Two of the larger players - the biggest ChargeNet, with 280 chargers, and OpenLoop, which brought together the charging networks of WEL and Counties Energy - both told Newsroom they were not in negotiations with Vector.
“Counties Energy and OpenLoop have not received notification from Vector on a potential sale of their electric vehicle chargers at this stage,” spokesperson Jodine Laing told Newsroom. “However this would certainly be an opportunity we would assess if invited to participate in any formal process.”
ChargeNet taking over the Vector chargers is less likely.
While relations between the two companies were initially cordial, it’s an ill-kept industry secret there’s no love lost between them these days.
ChargeNet’s acting CEO Damon Birchfield chooses his words carefully.
“Providing free charging has not been particularly helpful, ultimately, for the Auckland market. It’s very difficult for a normal company that doesn’t have access to the electricity network to be able to provide a comparable service, so that’s held back investment in Auckland.”
Another industry source, who didn’t want to be named, is less circumspect. “At one stage Vector was saying it wanted to start charging EV owners, and was trying to write the software needed to do that. The view in the industry was Vector would rather burn in hell than use Steve’s.”
The ‘Steve’ referred to is ChargeNet co-founder and director Steve West.
Birchfield says charging infrastructure is expensive, and the bigger and faster the charger, the more expensive it is.
“It’s not just the cost of the machine, it’s the whole cost of accessing the grid - the network connection. Fast chargers in particular need access to quite a bit of electricity, so generally you need a new transformer.
“To invest in a hyper-charger-type site, you are in the ballpark when you are talking about half a million dollars.”
While any move by Vector to sell its chargers will be a blow to Auckland consumers accustomed to free charging, not all will be sad to see a more normal market develop, particularly now sales of EVs are skyrocketing, creating more pressure on chargers.
Free, but not fair
“Vector has been a catalyst for making charging available in Auckland,” says Mark Gilbert, chair of Drive Electric, a not-for-profit working to accelerate electric vehicle uptake. “But making it free makes it difficult for others in the market.
“People should be paying for electricity.”
For the average New Zealander, charging an EV costs the equivalent of paying 30-40 cents for a litre of petrol, Gilbert says, which is already a massive discount to the $2.75-$3.00 you are likely to pay for petrol at the pump.
Gilbert says the news Vector wants to sell its chargers is “fantastic”, as long as they remain useable and in the city.
A similar message comes from Kathryn Trounson, chair of the Better NZ Trust, which has been “#LeadingTheCharge [to promote zero carbon technologies]” since January 2015.
“The Auckland situation is skewed badly. We’re seeing people queuing to get free power and sometimes there's a bit of aggro. Because they are free, people sit on the Vector chargers, rather than using their own charger at home. Plus taxis and other commercial vehicles stay on chargers for longer than they should.”
In theory, the Vector chargers have a 30-minute time limit, but that’s neither enforced nor enforceable. Good EV etiquette is to leave a note or log your contact details into an app if you head off for a coffee leaving your vehicle on charge. That means someone waiting for the machine can get in touch. That doesn't always happen.
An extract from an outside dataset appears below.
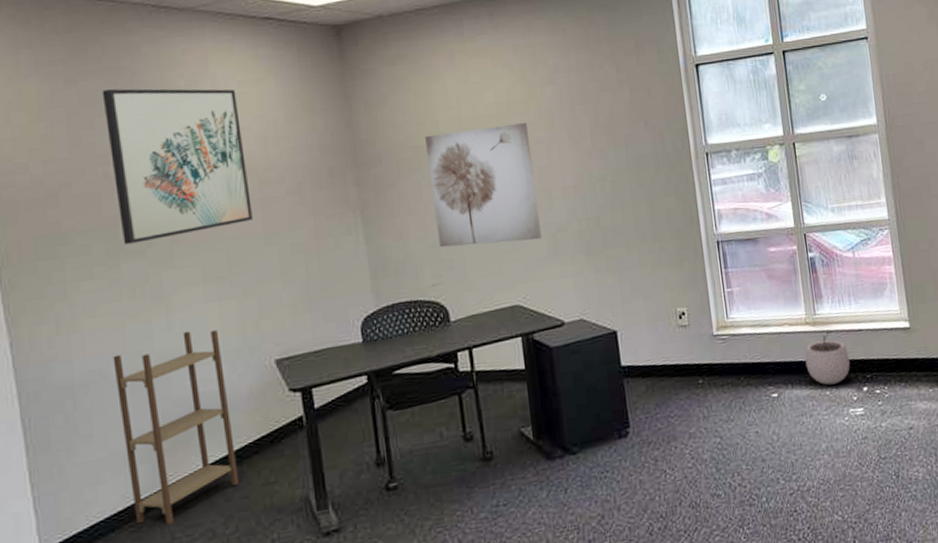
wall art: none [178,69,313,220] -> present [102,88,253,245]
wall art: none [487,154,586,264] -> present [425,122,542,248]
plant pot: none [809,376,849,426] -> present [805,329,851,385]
(For another Newsroom story on problems besetting the on-the-go EV charging network, including a sometimes unwieldy and uncoordinated payments system, see our story The pain of charging your EV on the go.)
Metering also up for sale
The EV charging network is not the only part of Vector potentially up for sale. In April this year the company announced a strategic review of its smart metering data services business Vector Metering, potentially worth $3 billion. In August it said it was inviting proposals for a “significant co-investor".
This week The Australian newspaper reported Vector had delayed the sale process, pushing back the date for final bids to be submitted.